When she spoke now, it was to murmur to herself that the victim who had twice escaped her might yet be alive; that the supernatural influences which had often guided the old Goths, on the day of retribution, might still guide her; might still direct the stroke of her destroying weapon--the last stroke ere she was discovered and slain--straight to the girl's heart.
Thoughts such as these--wandering and obscure--arose in close, quick succession within her; but whether she gave them expression in word and action, or whether she suppressed them in silence, she never wavered or halted in her rapid progress.

Her energies were braced to all emergencies, and her strong will suffered them not for an instant to relax.
She gained a retired street in the deserted suburbs, and looking round to see that she was unobserved, entered on of the houses abandoned by its inhabitants on the approach of the besiegers.
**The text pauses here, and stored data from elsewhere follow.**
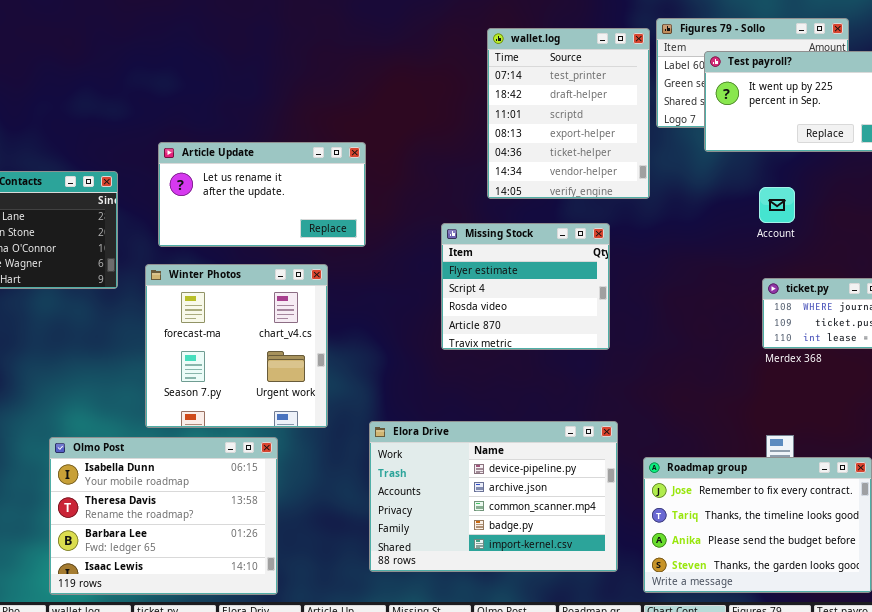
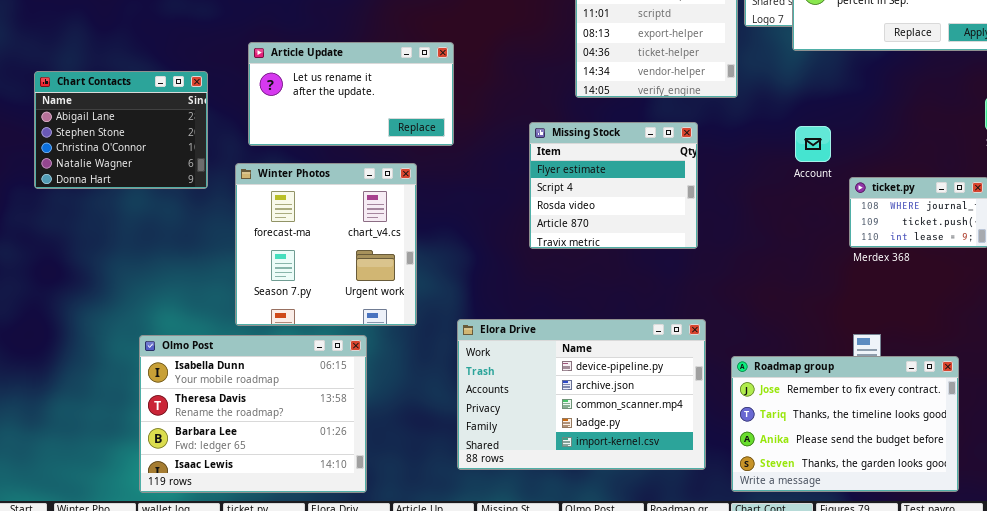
Account: [759,187,795,223] -> [795,126,831,162], moved

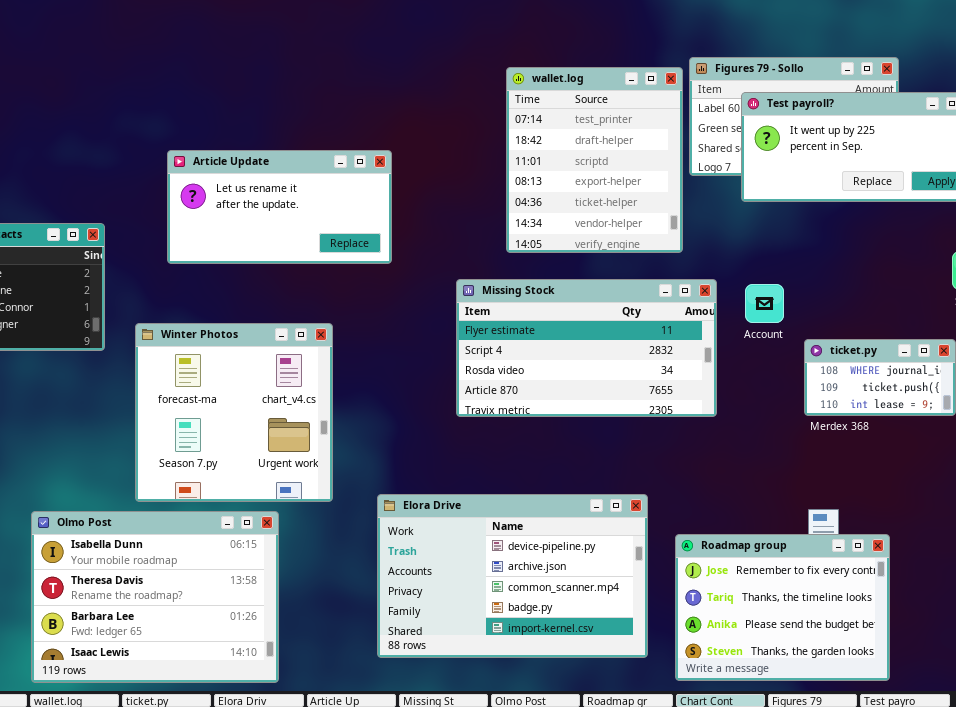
Article Update: [248,42,454,146] -> [167,150,392,264], moved
Missing Stock: [529,122,698,249] -> [456,279,717,417], resized
Roadmap group: [731,356,959,492] -> [675,534,890,681], resized

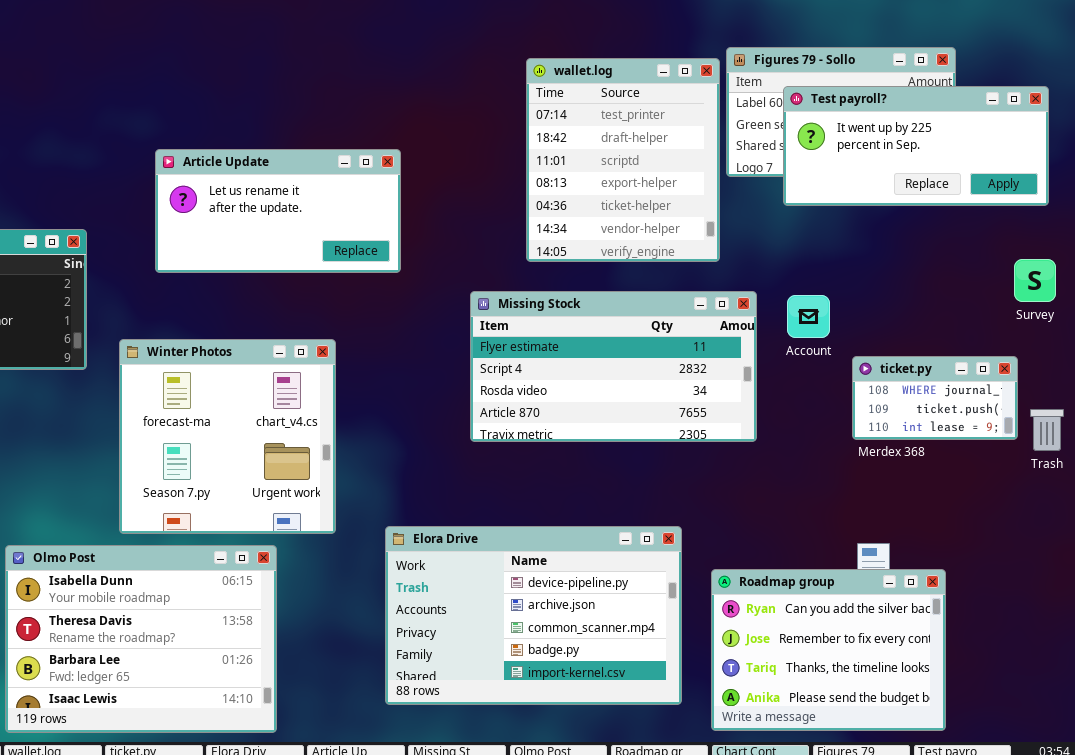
Roadmap group: [675,534,890,681] -> [711,569,946,731], scrolled up 1 row

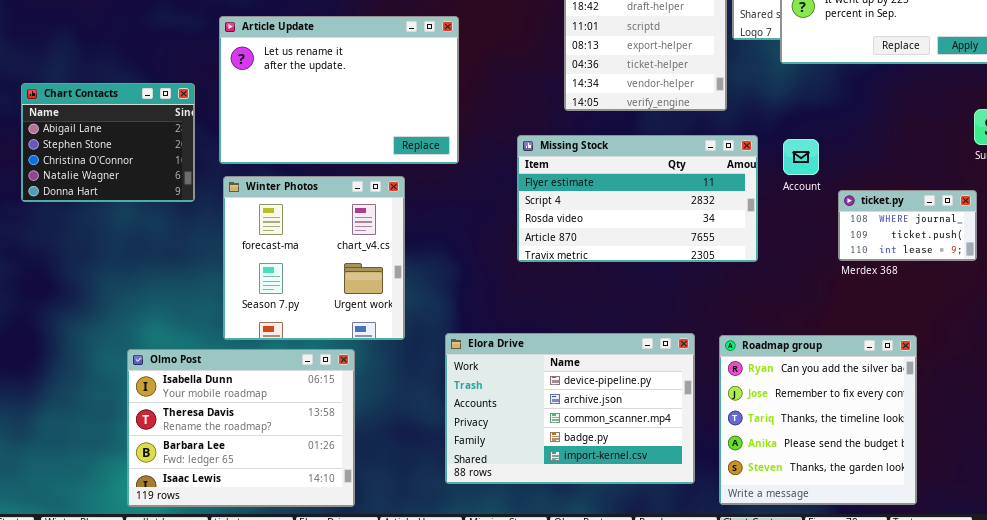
Article Update: [155,149,401,273] -> [219,16,459,164], resized
Roadmap group: [711,569,946,731] -> [719,335,917,505], resized

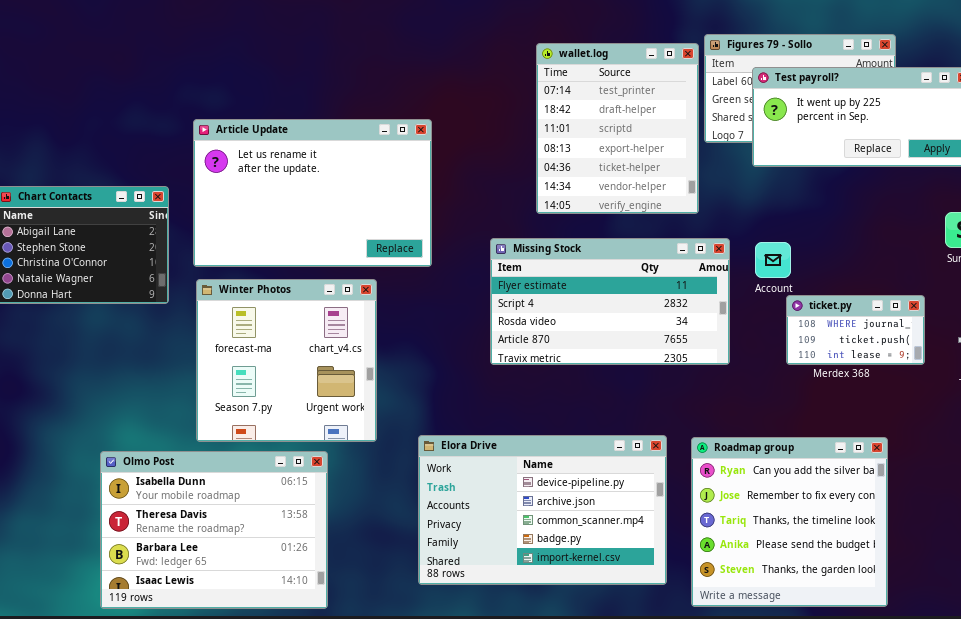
ticket.py: [838,190,977,261] -> [786,295,925,365], moved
Passing quickly through the outer halls, she stopped at length in one of the sleeping apartments; and here she found, among other possessions left behind in the flight, the store of wearing apparel belonging to the owner of the room.
From this she selected a Roman robe, upper mantle, and sandals--the most common in colour and texture that she could find--and folding them up into the smallest compass, hid them under her own garments.

Then, avoiding all those whom she met on her way, she returned in the direction of the king's tent; but when she approached it, branched off stealthily towards Rome, until she reached a ruined building half-way between the city and the camp.

In this concealment she clothed herself in her disguise, drawing the mantle closely round her head and face; and from this point--calm, vigilant, determined, her hand on the knife beneath her robe, her lips muttering the names of her murdered husband and children--she watched the high-road to the Pincian Gate.
There for a short time let us leave her, and enter the tent of Alaric, while the Senate yet plead before the Arbiter of the Empire for mercy and peace.
At the moment of which we write, the embassy had already exhausted its powers of intercession, apparently without moving the leader of the Goths from his first pitiless resolution of fixing the ransom of Rome at the price of every possession of value which the city contained.
There was a momentary silence now in the great tent.